Aston Martin Strategizes to Manage Debt, Shares Up
Global Markets

Aston Martin Strategizes to Manage Debt, Shares Up

Story Highlights

Aston Martin shares are rising in early morning trade on the report that the executive chairman is strategizing ways to ease the company’s debt burden.

Shares of U.K.’s luxury car maker Aston Martin Lagonda Global Holdings plc (GB:AML) are trending higher this morning on news that executive chairman Lawrence Stroll is strategizing with bankers to manage a nearly $1.4 billion debt burden that is soon to mature. The company must generate generous operating profits or raise additional funds to deleverage its balance sheet. AML shares were up 3.8% at the time of writing.

Aston Martin manufactures high-end sports cars with a legacy spanning over 100 years. The company is known for its design and automotive excellence and includes models like Vantage, DB11, DBS, DBX, and Valkyrie. AML shares have lost over 4% in the past year.

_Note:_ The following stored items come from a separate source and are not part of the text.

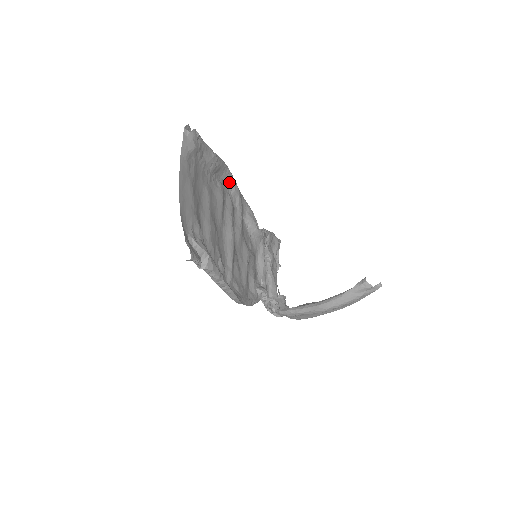
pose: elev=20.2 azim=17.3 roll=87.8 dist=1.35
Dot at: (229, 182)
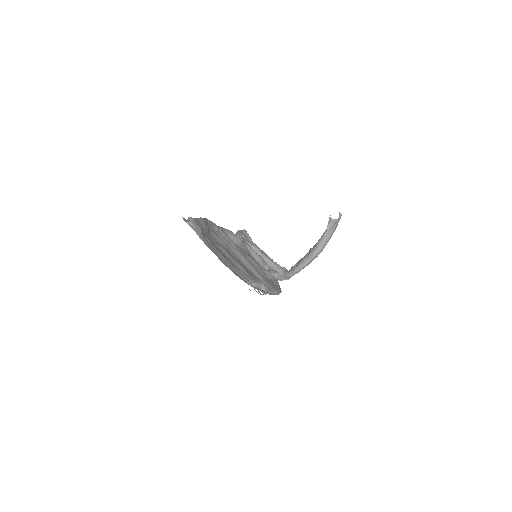
Dot at: (212, 226)
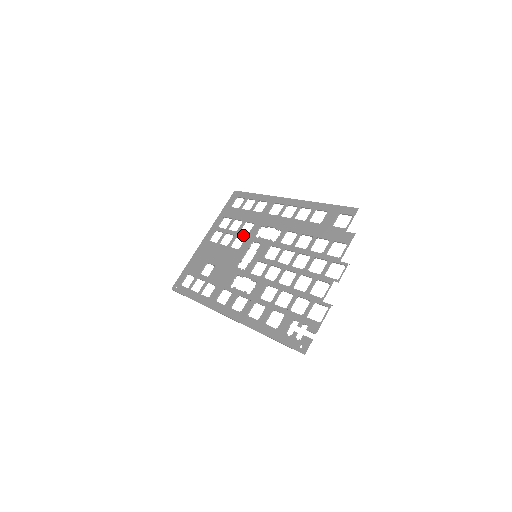
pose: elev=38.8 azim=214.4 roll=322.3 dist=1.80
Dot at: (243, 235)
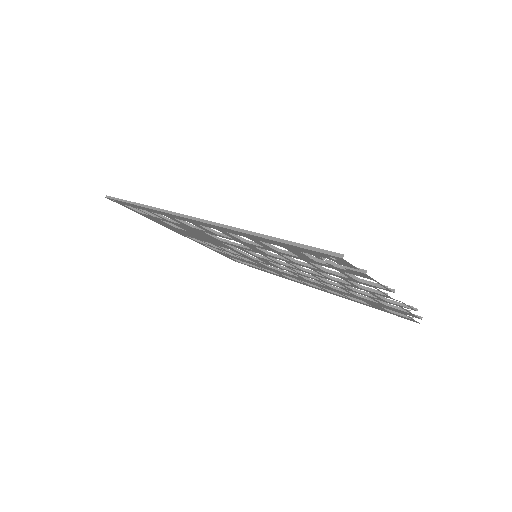
Dot at: occluded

More About Aston Martin’s Looming Debt

As per a Bloomberg report, roughly $1.1 billion of bonds are due in November 2025. The bonds carry a coupon of 10.5%, meaning AML must shell out around $120 million per year toward interest payments. Alongside the bond, AML has a revolving credit facility of $99.8 million due next year and a $121 million note due in 2026.

Stroll addressed the issues, stating that the company is finding the most suitable way to raise liquidity that will be in the best interest of the company and shareholders. One of the ways could be to raise money from existing large shareholders. However, the macroeconomic landscape is unfavourable currently as the anticipated interest rate cuts remain in doubt.

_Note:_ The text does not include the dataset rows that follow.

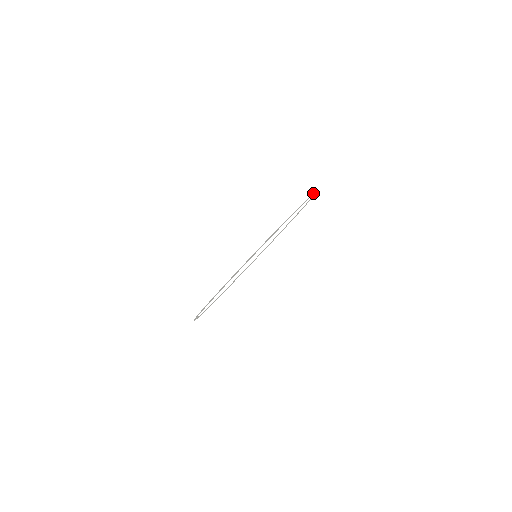
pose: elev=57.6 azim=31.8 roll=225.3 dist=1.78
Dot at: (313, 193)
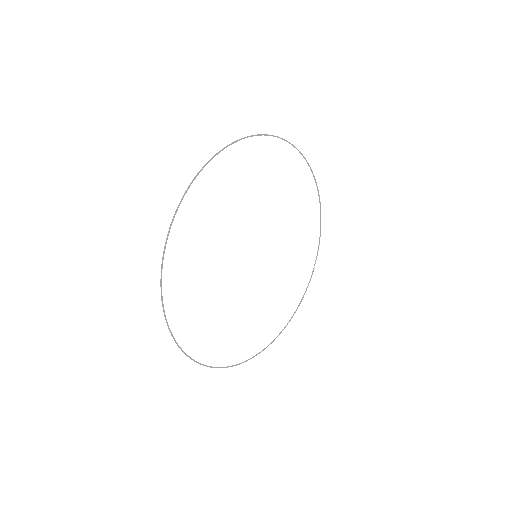
Dot at: (261, 134)
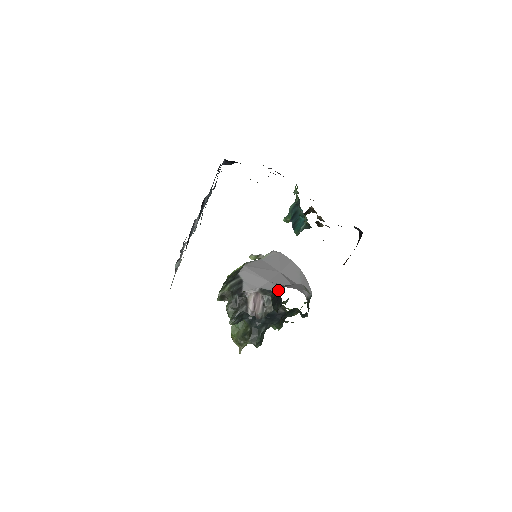
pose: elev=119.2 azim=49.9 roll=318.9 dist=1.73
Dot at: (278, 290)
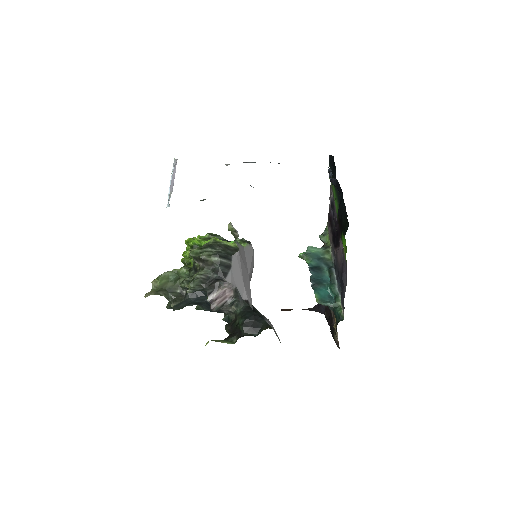
Dot at: (260, 318)
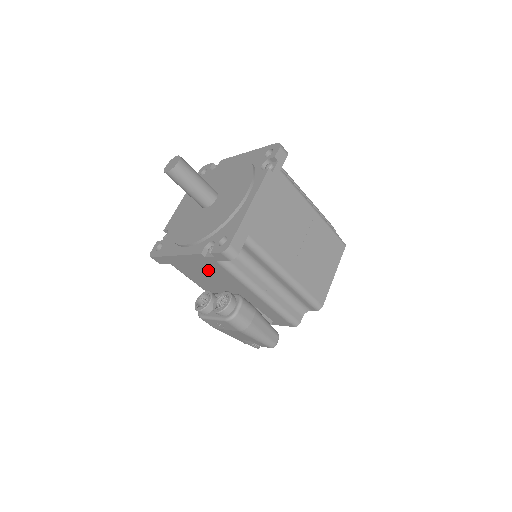
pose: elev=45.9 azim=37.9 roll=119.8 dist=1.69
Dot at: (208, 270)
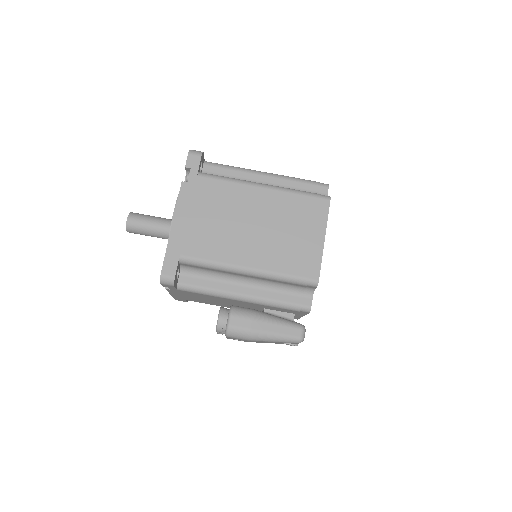
Dot at: (194, 296)
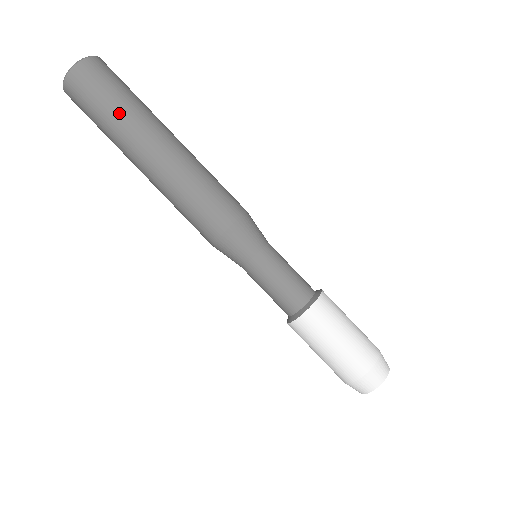
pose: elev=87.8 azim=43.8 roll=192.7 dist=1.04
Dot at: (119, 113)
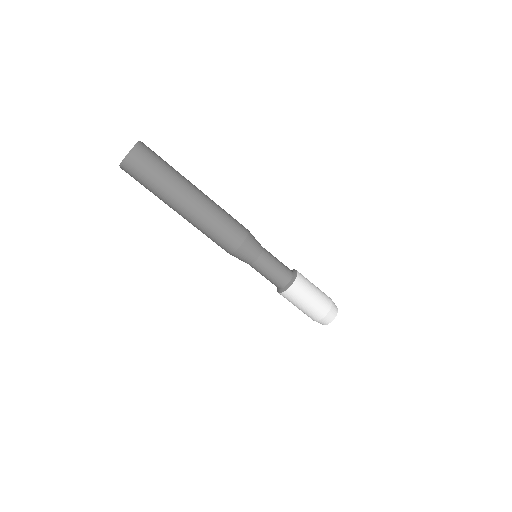
Dot at: (169, 176)
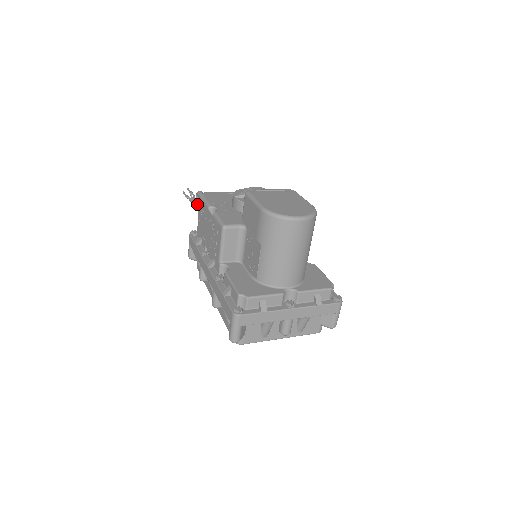
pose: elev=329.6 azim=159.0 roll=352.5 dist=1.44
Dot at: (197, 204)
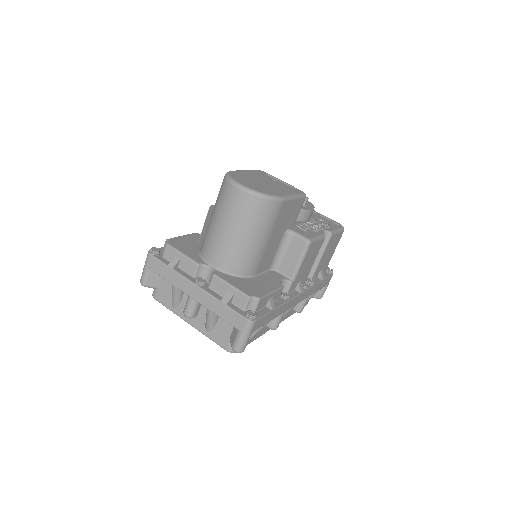
Dot at: occluded
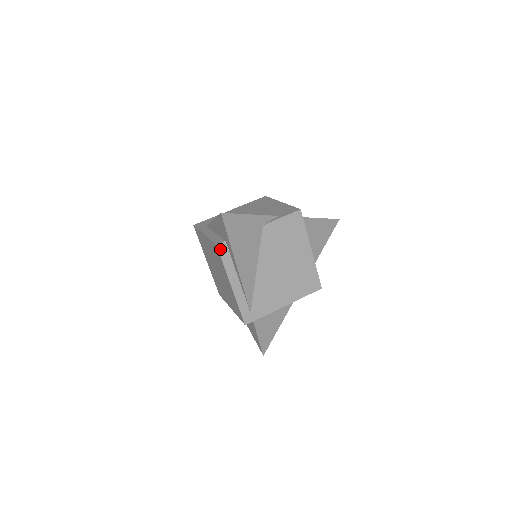
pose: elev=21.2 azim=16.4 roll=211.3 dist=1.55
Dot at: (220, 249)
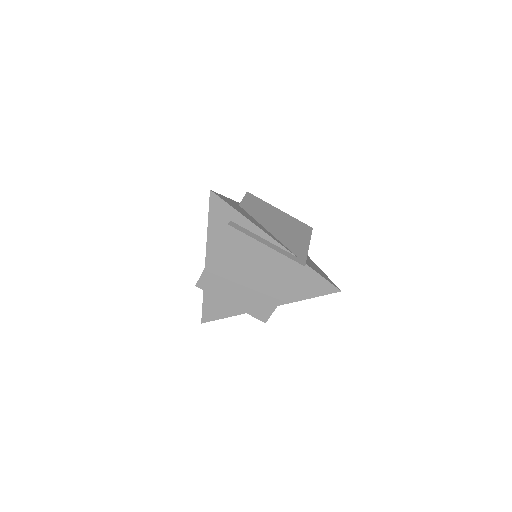
Dot at: (233, 226)
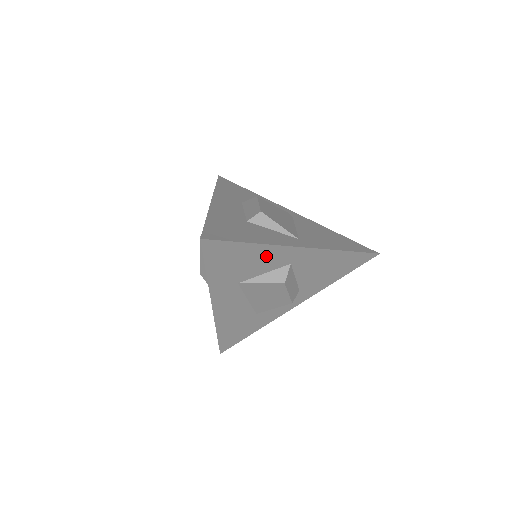
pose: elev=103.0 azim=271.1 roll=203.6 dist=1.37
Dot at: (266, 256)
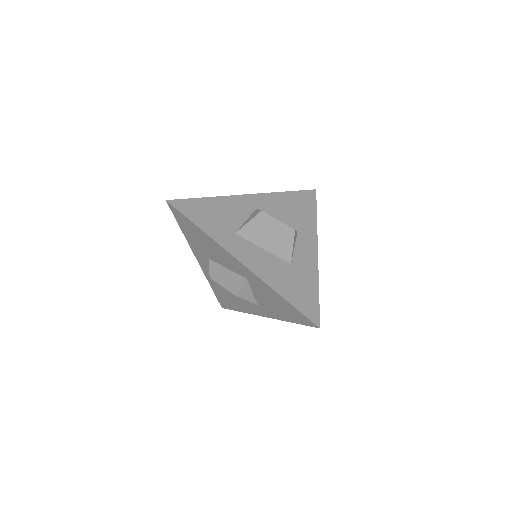
Dot at: (229, 206)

Aston Martin boasts some of the industry heavyweights as its major shareholders. These include Saudi Arabia’s Public Investment Fund (PIC), China’s Zhejiang Geely Holding Group Co Ltd (HK:0175), and electric vehicle maker Lucid Group (NASDAQ:LCID).

AML is scheduled to report its full-year Fiscal 2023 results on February 28. In the third quarter update, Aston Martin warned of logistics challenges and cut the forecast for its full-year vehicle deliveries. Notably, AML affirmed its full-year guidance but reduced the volume outlook due to initial delays in the much-awaited DB12 sports car ramp-up during Q3. Investors will keep a keen eye on the details, if any, about the company’s debt management progress during the Fiscal 2023 earnings call.

Is Aston Martin a Buy or Sell?

Yesterday, Goldman Sachs analyst George Galliers reiterated a Buy rating on AML stock. Overall, with two Buys versus two Holds, AML stock has a Moderate Buy consensus rating on TipRanks. The Aston Martin Lagonda Global Holdings share price forecast of 302.67p implies 68.6% upside potential from current levels.